Friday, April 22, 2016

Wood Turning on the Table Saw Part One

PART ONE: Inspiration, Planning, Preparation and Selection

Almost everyone assumes turning a bowl is something you do on lathes.  How about turning a bowl more than 20 inches across out of a huge slab of highly figured hardwood?  Or turning a huge bowl with pockets of rot or bark?  Now that would totally take special and expensive equipment right?  What if I told you there is a way to create massive bowls without a lathe at all?  That is what we are doing here!

Using nothing more complicated than a table saw and some scrap lumber I turn some highly figured Box Elder wood into the two pieces you see above.  Before we start lets take a moment to talk about WHY you might think of doing it this way in the first place.

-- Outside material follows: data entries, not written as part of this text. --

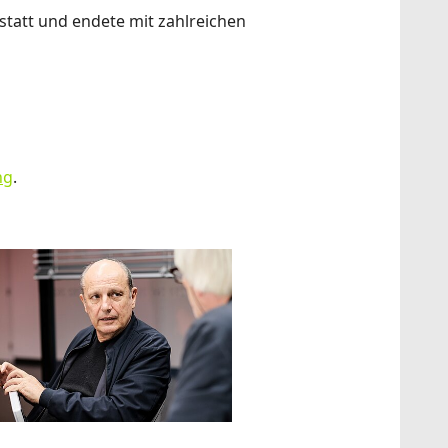
 statt und endete mit zahlreichen
ng
.
how larger version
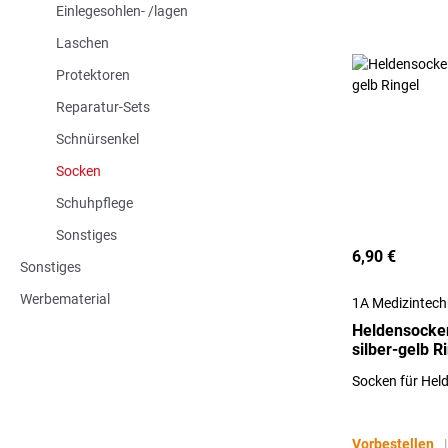
Einlegesohlen- /lagen
Laschen
Protektoren
Reparatur-Sets
Schnürsenkel
Socken
Schuhpflege
Sonstiges
6,90 €
Sonstiges
Werbematerial
1A Medizintec
Heldensocken
silber-gelb R
Socken für Held
Vorbestellen
|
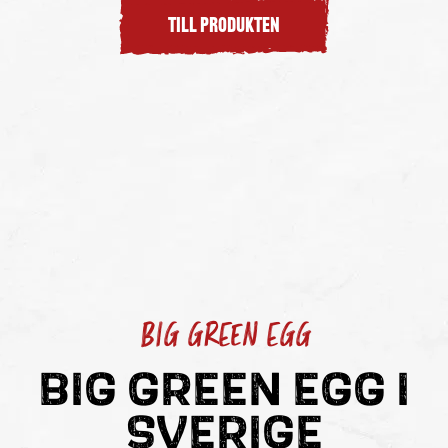
TILL PRODUKTEN
BIG GREEN EGG
BIG GREEN EGG I
SVERIGE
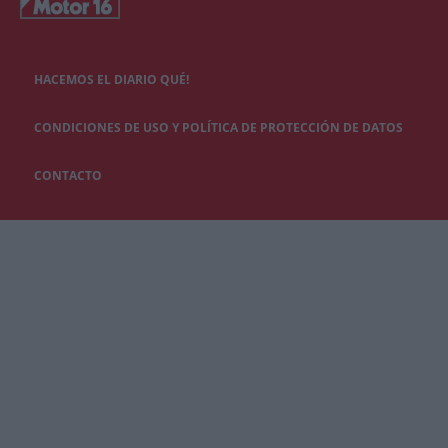
HACEMOS EL DIARIO QUÉ!
CONDICIONES DE USO Y POLÍTICA DE PROTECCIÓN DE DATOS
CONTACTO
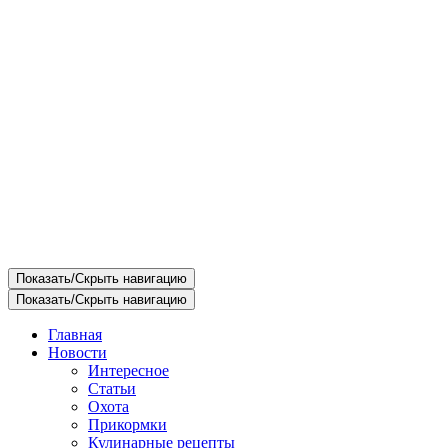
Показать/Скрыть навигацию
Показать/Скрыть навигацию
Главная
Новости
Интересное
Статьи
Охота
Прикормки
Кулинарные рецепты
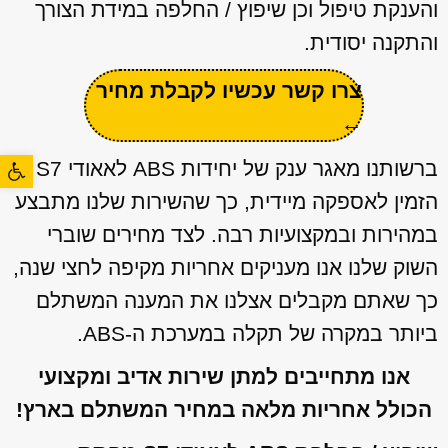
והענקת טיפול וכן שיפוץ / החלפה במידת הצורך
והתקנה יסודית.
צרו קשר עכשיו לקבלת מחיר
←
פתח סרגל
ברשותנו מאגר ענק של יחידות ABS לאאודי S7
הזמין לאספקה מיידית, כך שהשירות שלנו מתבצע
במהירות ובמקצועיות רבה. לצד מחירים שוברי
השוק שלנו אנו מעניקים אחריות מקיפה לחצי שנה,
כך שאתם מקבלים אצלנו את המענה המשתלם
ביותר במקרה של תקלה במערכת ה-ABS.
אנו מתחייבים למתן שירות אדיב ומקצועי
הכולל אחריות מלאה במחיר המשתלם בארץ!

To start off with I do own a lathe but it is NOWHERE near large enough to tackle a project like this.  Trying to turn something this size on my under-powered machine would be an exercise in futility, but lacking the horsepower isn't the only reason someone might shy away from lathe turning.  Maybe it is a one off creation and you don't want to make the investment.  Maybe there is something inherently unstable about the stock you want to use, something that would make a 24 inch spinning disk potentially very dangerous.  Now I am the first to admit you are exchanging one type of danger for another, but I can also see where this method might be the only way to accomplish a task.  As a "for instance" I have always wanted to make something out of the gallery of a large carpenter ant nest.  For the life of me I can't think of a single way to turn that safely on a lathe but I think it COULD be done using my method.

In this first video I am just introducing the concept and there is little to add but still a few words of advice...

Picking your stock:  Chose wood that is dry and has stabilized.  Turning wood that is still wet will be a recipe for heartbreak.  It is going to warp and twist on you making it next to impossible to progress from step to step.  Make your selection carefully and then set it aside in your work space for a long time.  Give it a chance to acclimate.  If upon inspection you find that the material has warped, twisted bowed or moved in any real way give it a little more time.  Wait for it to stop moving.

Know your tools:  This IS your responsibility.  No one is in charge of your safety but you.  Later in the series I will be doing things that, and this is important to remember, YOUR TOOLS WERE NEVER DESIGNED TO DO.  Now that isn't to say they can't or wont but it bears remembering, pushing boundaries isn't without its own set of risks.  Only you know what you are capable of doing, what your skills allow and what your tools can handle.